**AIM OF THE TASK:**
Reproduce the data below, replacing "Open Mail" with "Send Email" wherever it occurs and leaving everything else unchanged.
[Start of section]
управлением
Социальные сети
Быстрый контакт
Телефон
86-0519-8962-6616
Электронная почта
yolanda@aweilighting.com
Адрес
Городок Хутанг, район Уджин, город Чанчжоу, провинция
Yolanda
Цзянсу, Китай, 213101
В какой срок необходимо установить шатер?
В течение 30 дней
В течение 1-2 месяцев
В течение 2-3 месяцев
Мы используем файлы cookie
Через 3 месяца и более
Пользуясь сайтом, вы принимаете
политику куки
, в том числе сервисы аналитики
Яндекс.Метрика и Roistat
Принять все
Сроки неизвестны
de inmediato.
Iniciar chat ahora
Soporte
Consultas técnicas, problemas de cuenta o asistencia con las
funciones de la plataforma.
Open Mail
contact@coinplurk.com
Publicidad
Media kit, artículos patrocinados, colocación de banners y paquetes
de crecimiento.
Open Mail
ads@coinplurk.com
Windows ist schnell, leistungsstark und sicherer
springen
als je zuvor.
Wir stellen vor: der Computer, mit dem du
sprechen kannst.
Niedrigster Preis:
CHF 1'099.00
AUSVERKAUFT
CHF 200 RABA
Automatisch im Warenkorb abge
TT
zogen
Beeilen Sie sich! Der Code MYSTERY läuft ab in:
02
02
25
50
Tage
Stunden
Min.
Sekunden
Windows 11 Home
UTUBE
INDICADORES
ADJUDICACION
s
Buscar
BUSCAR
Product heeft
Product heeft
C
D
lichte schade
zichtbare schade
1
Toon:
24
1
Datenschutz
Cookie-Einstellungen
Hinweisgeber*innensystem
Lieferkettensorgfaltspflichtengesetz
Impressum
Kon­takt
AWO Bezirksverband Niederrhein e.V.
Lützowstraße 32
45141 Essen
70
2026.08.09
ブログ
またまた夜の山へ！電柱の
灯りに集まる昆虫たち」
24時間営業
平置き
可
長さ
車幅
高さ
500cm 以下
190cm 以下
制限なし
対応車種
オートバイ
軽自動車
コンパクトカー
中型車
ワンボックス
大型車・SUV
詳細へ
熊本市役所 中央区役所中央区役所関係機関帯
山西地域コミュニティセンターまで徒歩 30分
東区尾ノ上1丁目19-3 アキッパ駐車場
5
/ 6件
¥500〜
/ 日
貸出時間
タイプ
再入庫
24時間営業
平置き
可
[End of section]
**RESULT FOR THIS TASK:**
управлением
Социальные сети
Быстрый контакт
Телефон
86-0519-8962-6616
Электронная почта
yolanda@aweilighting.com
Адрес
Городок Хутанг, район Уджин, город Чанчжоу, провинция
Yolanda
Цзянсу, Китай, 213101
В какой срок необходимо установить шатер?
В течение 30 дней
В течение 1-2 месяцев
В течение 2-3 месяцев
Мы используем файлы cookie
Через 3 месяца и более
Пользуясь сайтом, вы принимаете
политику куки
, в том числе сервисы аналитики
Яндекс.Метрика и Roistat
Принять все
Сроки неизвестны
de inmediato.
Iniciar chat ahora
Soporte
Consultas técnicas, problemas de cuenta o asistencia con las
funciones de la plataforma.
Send Email
contact@coinplurk.com
Publicidad
Media kit, artículos patrocinados, colocación de banners y paquetes
de crecimiento.
Send Email
ads@coinplurk.com
Windows ist schnell, leistungsstark und sicherer
springen
als je zuvor.
Wir stellen vor: der Computer, mit dem du
sprechen kannst.
Niedrigster Preis:
CHF 1'099.00
AUSVERKAUFT
CHF 200 RABA
Automatisch im Warenkorb abge
TT
zogen
Beeilen Sie sich! Der Code MYSTERY läuft ab in:
02
02
25
50
Tage
Stunden
Min.
Sekunden
Windows 11 Home
UTUBE
INDICADORES
ADJUDICACION
s
Buscar
BUSCAR
Product heeft
Product heeft
C
D
lichte schade
zichtbare schade
1
Toon:
24
1
Datenschutz
Cookie-Einstellungen
Hinweisgeber*innensystem
Lieferkettensorgfaltspflichtengesetz
Impressum
Kon­takt
AWO Bezirksverband Niederrhein e.V.
Lützowstraße 32
45141 Essen
70
2026.08.09
ブログ
またまた夜の山へ！電柱の
灯りに集まる昆虫たち」
24時間営業
平置き
可
長さ
車幅
高さ
500cm 以下
190cm 以下
制限なし
対応車種
オートバイ
軽自動車
コンパクトカー
中型車
ワンボックス
大型車・SUV
詳細へ
熊本市役所 中央区役所中央区役所関係機関帯
山西地域コミュニティセンターまで徒歩 30分
東区尾ノ上1丁目19-3 アキッパ駐車場
5
/ 6件
¥500〜
/ 日
貸出時間
タイプ
再入庫
24時間営業
平置き
可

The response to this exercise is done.